The Astrophysics Spectator
The Astrophysics Spectator
The distance of the stars is so great that they appear to our eyes motionless on the sky. From ancient times to the beginning of modern astronomy, the stars were treated as fixed objects on a distant sphere. On this subject, Copernicus comments:
All these things [retrograde motion, planetary brightening at opposition, etc.] proceed from the same cause, which resides in the movement of the Earth. But that there are no such appearances among the fixed stars argues that they are at an immense height away, which makes the circle of annual movement or its image disappear from before our eyes since every visible thing has a certain distance beyond which it is no longer seen. (p. 27).1
The nearest stars do have observable motions that are a consequence of their motion through the galaxy and the motion of the Earth around the Sun; but these motions are observable only with fine instruments.
The star's motion that is associated with Earth's motion is called the parallax. By definition, the annual parallax is the apparent motion of a star when the Earth moves 1 AU perpendicular to the star, so a star moves by twice its annual parallax over the course of a year. The nearest stars have an annual parallax of less than 1 arc second. In contrast, the diameter of the Sun on the sky is 32 arc minutes, the diameter on the sky of Venus at inferior conjunction is 1 arc minute,2 the diameter on the sky of Jupiter at opposition is 47 arc seconds,3 and the diameter on the sky of Ganymede, Jupiter's largest moon, at opposition is 1.7 arc seconds. Proxima Centauri (V645 Cen), the closest star to the Sun, has a parallax of 0.77 arc seconds, so its motion is confined to a region of 1.5 arc seconds diameter, slightly smaller than Ganymede's diameter on the sky at opposition.

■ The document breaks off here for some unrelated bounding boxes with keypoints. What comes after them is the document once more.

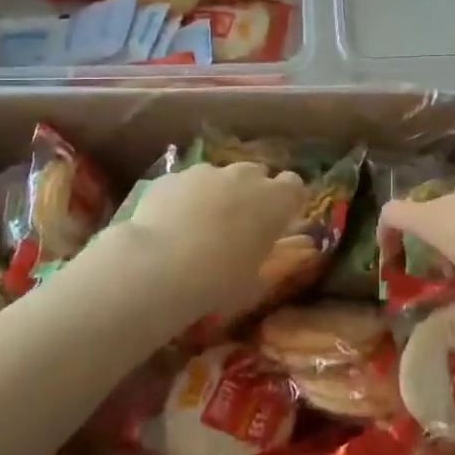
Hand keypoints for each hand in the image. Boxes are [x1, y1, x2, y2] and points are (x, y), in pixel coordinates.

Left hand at [122, 161, 303, 321]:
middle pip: (256, 174)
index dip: (286, 200)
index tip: (278, 220)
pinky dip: (183, 198)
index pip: (294, 185)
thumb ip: (260, 259)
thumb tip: (257, 254)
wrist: (160, 266)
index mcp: (275, 201)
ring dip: (215, 194)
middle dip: (250, 193)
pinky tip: (169, 226)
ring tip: (197, 227)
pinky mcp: (172, 176)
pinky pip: (185, 184)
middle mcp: (244, 176)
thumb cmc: (219, 281)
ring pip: (218, 177)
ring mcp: (206, 172)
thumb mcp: (253, 282)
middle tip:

The distance of a star is derived from its annual parallax by dividing the parallax into the 1AU baseline. Out of convenience, astronomers use a unit of distance that is defined as the distance of an object with an annual parallax of 1 arc second. This distance is the parsec, abbreviated as pc; it is the natural scale of interstellar distances within our Galaxy. The parsec equals 206,264 AU, or about 31 trillion kilometers. Light travels 1 parsec in a little over 3 years. One of our spacecraft, moving at 10 AU per year, would achieve interstellar travel in several tens of thousands of years. From these numbers, you can understand why we astrophysicists are dismissive of claims that spacecraft from other star systems are casually visiting the Earth.
The natural scale of phenomena therefore takes a dramatic leap when we go from the Solar System to the Galaxy. Lets make ourselves feel small by comparing the size of the Galaxy to the size of the Solar System. Locally the distance between the stars is slightly more than 1 pc. Our Sun is in the disk of the Milky Way spiral galaxy. The local thickness of this disk is around 100 pc, our distance from the center of the Galaxy is about 7600 parsecs, or 7.6 kiloparsecs (kpc), and the radius of the galactic disk is about 15 kpc. Therefore, the Galaxy has a radius of 3 billion AU, and the scale of our Galaxy to Earth's orbit is about the same as the scale of a man to an atom. Feeling small yet? We have further to go.
1 Copernicus, Nicolaus. On the Revolution of Heavenly Spheres. Translated by Charles Glenn Wallis. Amherst, New York: Prometheus Books, 1995.
2 A planet is in inferior conjunction when it is between Earth and the Sun. This is an inner planet's point of closest approach to Earth.
3 A planet is in opposition when Earth is between it and the Sun. This is an outer planet's point of closest approach to Earth.